_AIM_
Render each line of the items below as a JSON list of strings, with one string per line and blank lines omitted.

_PROVIDED DATA_

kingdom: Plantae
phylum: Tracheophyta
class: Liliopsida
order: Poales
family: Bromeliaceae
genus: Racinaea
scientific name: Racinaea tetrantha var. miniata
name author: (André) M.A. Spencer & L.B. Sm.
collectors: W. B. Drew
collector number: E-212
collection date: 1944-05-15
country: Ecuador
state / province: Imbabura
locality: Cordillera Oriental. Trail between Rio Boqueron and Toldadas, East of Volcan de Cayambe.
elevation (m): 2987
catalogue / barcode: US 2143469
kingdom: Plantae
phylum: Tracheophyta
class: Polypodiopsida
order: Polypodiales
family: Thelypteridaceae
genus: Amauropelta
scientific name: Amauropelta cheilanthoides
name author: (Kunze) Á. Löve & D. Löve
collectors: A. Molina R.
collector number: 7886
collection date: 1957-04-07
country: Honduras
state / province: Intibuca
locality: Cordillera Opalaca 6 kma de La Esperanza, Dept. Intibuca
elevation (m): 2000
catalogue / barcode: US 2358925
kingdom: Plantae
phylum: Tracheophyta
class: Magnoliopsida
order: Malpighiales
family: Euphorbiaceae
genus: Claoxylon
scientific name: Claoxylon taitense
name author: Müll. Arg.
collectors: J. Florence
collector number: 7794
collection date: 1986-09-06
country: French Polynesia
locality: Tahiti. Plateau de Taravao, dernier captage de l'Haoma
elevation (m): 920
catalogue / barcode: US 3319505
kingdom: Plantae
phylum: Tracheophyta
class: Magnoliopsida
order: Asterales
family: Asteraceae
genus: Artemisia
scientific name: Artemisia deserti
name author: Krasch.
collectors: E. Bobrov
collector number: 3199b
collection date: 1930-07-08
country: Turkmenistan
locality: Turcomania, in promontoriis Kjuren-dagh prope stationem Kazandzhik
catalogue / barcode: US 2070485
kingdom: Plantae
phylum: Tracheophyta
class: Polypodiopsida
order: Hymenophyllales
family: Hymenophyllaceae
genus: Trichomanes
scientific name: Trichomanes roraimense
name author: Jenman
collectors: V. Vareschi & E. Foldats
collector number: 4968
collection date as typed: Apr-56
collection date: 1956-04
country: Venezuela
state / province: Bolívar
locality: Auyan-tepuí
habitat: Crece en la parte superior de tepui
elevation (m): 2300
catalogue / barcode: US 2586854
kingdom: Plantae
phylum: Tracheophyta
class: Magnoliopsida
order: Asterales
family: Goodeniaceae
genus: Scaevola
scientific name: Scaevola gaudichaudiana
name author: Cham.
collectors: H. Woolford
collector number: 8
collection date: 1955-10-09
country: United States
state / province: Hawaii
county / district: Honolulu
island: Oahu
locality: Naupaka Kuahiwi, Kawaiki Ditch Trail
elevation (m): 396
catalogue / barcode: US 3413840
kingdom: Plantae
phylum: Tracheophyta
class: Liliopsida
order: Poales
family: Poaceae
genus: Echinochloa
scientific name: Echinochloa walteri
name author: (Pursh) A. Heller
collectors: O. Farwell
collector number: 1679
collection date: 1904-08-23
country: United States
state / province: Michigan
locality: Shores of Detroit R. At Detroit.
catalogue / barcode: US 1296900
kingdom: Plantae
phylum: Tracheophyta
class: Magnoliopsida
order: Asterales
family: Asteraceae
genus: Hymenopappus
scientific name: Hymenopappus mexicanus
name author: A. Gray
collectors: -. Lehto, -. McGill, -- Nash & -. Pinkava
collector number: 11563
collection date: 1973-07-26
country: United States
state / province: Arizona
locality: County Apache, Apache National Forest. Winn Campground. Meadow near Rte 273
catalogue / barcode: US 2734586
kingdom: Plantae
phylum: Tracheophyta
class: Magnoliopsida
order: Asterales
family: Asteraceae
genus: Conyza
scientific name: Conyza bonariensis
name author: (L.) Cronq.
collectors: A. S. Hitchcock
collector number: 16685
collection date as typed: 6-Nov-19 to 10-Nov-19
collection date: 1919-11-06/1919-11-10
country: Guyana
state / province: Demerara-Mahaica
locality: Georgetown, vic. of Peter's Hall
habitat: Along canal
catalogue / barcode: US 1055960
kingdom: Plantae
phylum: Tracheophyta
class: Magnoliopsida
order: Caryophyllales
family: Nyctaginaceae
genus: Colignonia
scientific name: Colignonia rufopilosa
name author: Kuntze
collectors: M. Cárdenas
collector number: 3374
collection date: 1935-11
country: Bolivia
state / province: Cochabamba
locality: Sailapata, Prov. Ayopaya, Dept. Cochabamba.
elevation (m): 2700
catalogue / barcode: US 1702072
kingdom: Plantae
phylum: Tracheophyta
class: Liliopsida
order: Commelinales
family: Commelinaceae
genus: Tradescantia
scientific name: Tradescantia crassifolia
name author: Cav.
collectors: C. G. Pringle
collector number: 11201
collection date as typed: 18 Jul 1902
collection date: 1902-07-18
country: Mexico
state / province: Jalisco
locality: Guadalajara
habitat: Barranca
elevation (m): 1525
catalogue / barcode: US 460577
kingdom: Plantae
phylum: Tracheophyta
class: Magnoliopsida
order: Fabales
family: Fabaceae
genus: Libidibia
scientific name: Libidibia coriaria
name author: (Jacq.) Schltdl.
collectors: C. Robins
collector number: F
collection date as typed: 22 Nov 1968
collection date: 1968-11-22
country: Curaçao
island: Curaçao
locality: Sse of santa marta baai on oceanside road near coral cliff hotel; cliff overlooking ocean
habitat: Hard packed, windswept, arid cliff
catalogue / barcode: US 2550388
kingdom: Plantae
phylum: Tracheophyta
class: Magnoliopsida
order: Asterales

_FULL RESPONSE_
[
  "kingdom: Plantae",
  "phylum: Tracheophyta",
  "class: Liliopsida",
  "order: Poales",
  "family: Bromeliaceae",
  "genus: Racinaea",
  "scientific name: Racinaea tetrantha var. miniata",
  "name author: (André) M.A. Spencer & L.B. Sm.",
  "collectors: W. B. Drew",
  "collector number: E-212",
  "collection date: 1944-05-15",
  "country: Ecuador",
  "state / province: Imbabura",
  "locality: Cordillera Oriental. Trail between Rio Boqueron and Toldadas, East of Volcan de Cayambe.",
  "elevation (m): 2987",
  "catalogue / barcode: US 2143469",
  "kingdom: Plantae",
  "phylum: Tracheophyta",
  "class: Polypodiopsida",
  "order: Polypodiales",
  "family: Thelypteridaceae",
  "genus: Amauropelta",
  "scientific name: Amauropelta cheilanthoides",
  "name author: (Kunze) Á. Löve & D. Löve",
  "collectors: A. Molina R.",
  "collector number: 7886",
  "collection date: 1957-04-07",
  "country: Honduras",
  "state / province: Intibuca",
  "locality: Cordillera Opalaca 6 kma de La Esperanza, Dept. Intibuca",
  "elevation (m): 2000",
  "catalogue / barcode: US 2358925",
  "kingdom: Plantae",
  "phylum: Tracheophyta",
  "class: Magnoliopsida",
  "order: Malpighiales",
  "family: Euphorbiaceae",
  "genus: Claoxylon",
  "scientific name: Claoxylon taitense",
  "name author: Müll. Arg.",
  "collectors: J. Florence",
  "collector number: 7794",
  "collection date: 1986-09-06",
  "country: French Polynesia",
  "locality: Tahiti. Plateau de Taravao, dernier captage de l'Haoma",
  "elevation (m): 920",
  "catalogue / barcode: US 3319505",
  "kingdom: Plantae",
  "phylum: Tracheophyta",
  "class: Magnoliopsida",
  "order: Asterales",
  "family: Asteraceae",
  "genus: Artemisia",
  "scientific name: Artemisia deserti",
  "name author: Krasch.",
  "collectors: E. Bobrov",
  "collector number: 3199b",
  "collection date: 1930-07-08",
  "country: Turkmenistan",
  "locality: Turcomania, in promontoriis Kjuren-dagh prope stationem Kazandzhik",
  "catalogue / barcode: US 2070485",
  "kingdom: Plantae",
  "phylum: Tracheophyta",
  "class: Polypodiopsida",
  "order: Hymenophyllales",
  "family: Hymenophyllaceae",
  "genus: Trichomanes",
  "scientific name: Trichomanes roraimense",
  "name author: Jenman",
  "collectors: V. Vareschi & E. Foldats",
  "collector number: 4968",
  "collection date as typed: Apr-56",
  "collection date: 1956-04",
  "country: Venezuela",
  "state / province: Bolívar",
  "locality: Auyan-tepuí",
  "habitat: Crece en la parte superior de tepui",
  "elevation (m): 2300",
  "catalogue / barcode: US 2586854",
  "kingdom: Plantae",
  "phylum: Tracheophyta",
  "class: Magnoliopsida",
  "order: Asterales",
  "family: Goodeniaceae",
  "genus: Scaevola",
  "scientific name: Scaevola gaudichaudiana",
  "name author: Cham.",
  "collectors: H. Woolford",
  "collector number: 8",
  "collection date: 1955-10-09",
  "country: United States",
  "state / province: Hawaii",
  "county / district: Honolulu",
  "island: Oahu",
  "locality: Naupaka Kuahiwi, Kawaiki Ditch Trail",
  "elevation (m): 396",
  "catalogue / barcode: US 3413840",
  "kingdom: Plantae",
  "phylum: Tracheophyta",
  "class: Liliopsida",
  "order: Poales",
  "family: Poaceae",
  "genus: Echinochloa",
  "scientific name: Echinochloa walteri",
  "name author: (Pursh) A. Heller",
  "collectors: O. Farwell",
  "collector number: 1679",
  "collection date: 1904-08-23",
  "country: United States",
  "state / province: Michigan",
  "locality: Shores of Detroit R. At Detroit.",
  "catalogue / barcode: US 1296900",
  "kingdom: Plantae",
  "phylum: Tracheophyta",
  "class: Magnoliopsida",
  "order: Asterales",
  "family: Asteraceae",
  "genus: Hymenopappus",
  "scientific name: Hymenopappus mexicanus",
  "name author: A. Gray",
  "collectors: -. Lehto, -. McGill, -- Nash & -. Pinkava",
  "collector number: 11563",
  "collection date: 1973-07-26",
  "country: United States",
  "state / province: Arizona",
  "locality: County Apache, Apache National Forest. Winn Campground. Meadow near Rte 273",
  "catalogue / barcode: US 2734586",
  "kingdom: Plantae",
  "phylum: Tracheophyta",
  "class: Magnoliopsida",
  "order: Asterales",
  "family: Asteraceae",
  "genus: Conyza",
  "scientific name: Conyza bonariensis",
  "name author: (L.) Cronq.",
  "collectors: A. S. Hitchcock",
  "collector number: 16685",
  "collection date as typed: 6-Nov-19 to 10-Nov-19",
  "collection date: 1919-11-06/1919-11-10",
  "country: Guyana",
  "state / province: Demerara-Mahaica",
  "locality: Georgetown, vic. of Peter's Hall",
  "habitat: Along canal",
  "catalogue / barcode: US 1055960",
  "kingdom: Plantae",
  "phylum: Tracheophyta",
  "class: Magnoliopsida",
  "order: Caryophyllales",
  "family: Nyctaginaceae",
  "genus: Colignonia",
  "scientific name: Colignonia rufopilosa",
  "name author: Kuntze",
  "collectors: M. Cárdenas",
  "collector number: 3374",
  "collection date: 1935-11",
  "country: Bolivia",
  "state / province: Cochabamba",
  "locality: Sailapata, Prov. Ayopaya, Dept. Cochabamba.",
  "elevation (m): 2700",
  "catalogue / barcode: US 1702072",
  "kingdom: Plantae",
  "phylum: Tracheophyta",
  "class: Liliopsida",
  "order: Commelinales",
  "family: Commelinaceae",
  "genus: Tradescantia",
  "scientific name: Tradescantia crassifolia",
  "name author: Cav.",
  "collectors: C. G. Pringle",
  "collector number: 11201",
  "collection date as typed: 18 Jul 1902",
  "collection date: 1902-07-18",
  "country: Mexico",
  "state / province: Jalisco",
  "locality: Guadalajara",
  "habitat: Barranca",
  "elevation (m): 1525",
  "catalogue / barcode: US 460577",
  "kingdom: Plantae",
  "phylum: Tracheophyta",
  "class: Magnoliopsida",
  "order: Fabales",
  "family: Fabaceae",
  "genus: Libidibia",
  "scientific name: Libidibia coriaria",
  "name author: (Jacq.) Schltdl.",
  "collectors: C. Robins",
  "collector number: F",
  "collection date as typed: 22 Nov 1968",
  "collection date: 1968-11-22",
  "country: Curaçao",
  "island: Curaçao",
  "locality: Sse of santa marta baai on oceanside road near coral cliff hotel; cliff overlooking ocean",
  "habitat: Hard packed, windswept, arid cliff",
  "catalogue / barcode: US 2550388",
  "kingdom: Plantae",
  "phylum: Tracheophyta",
  "class: Magnoliopsida",
  "order: Asterales"
]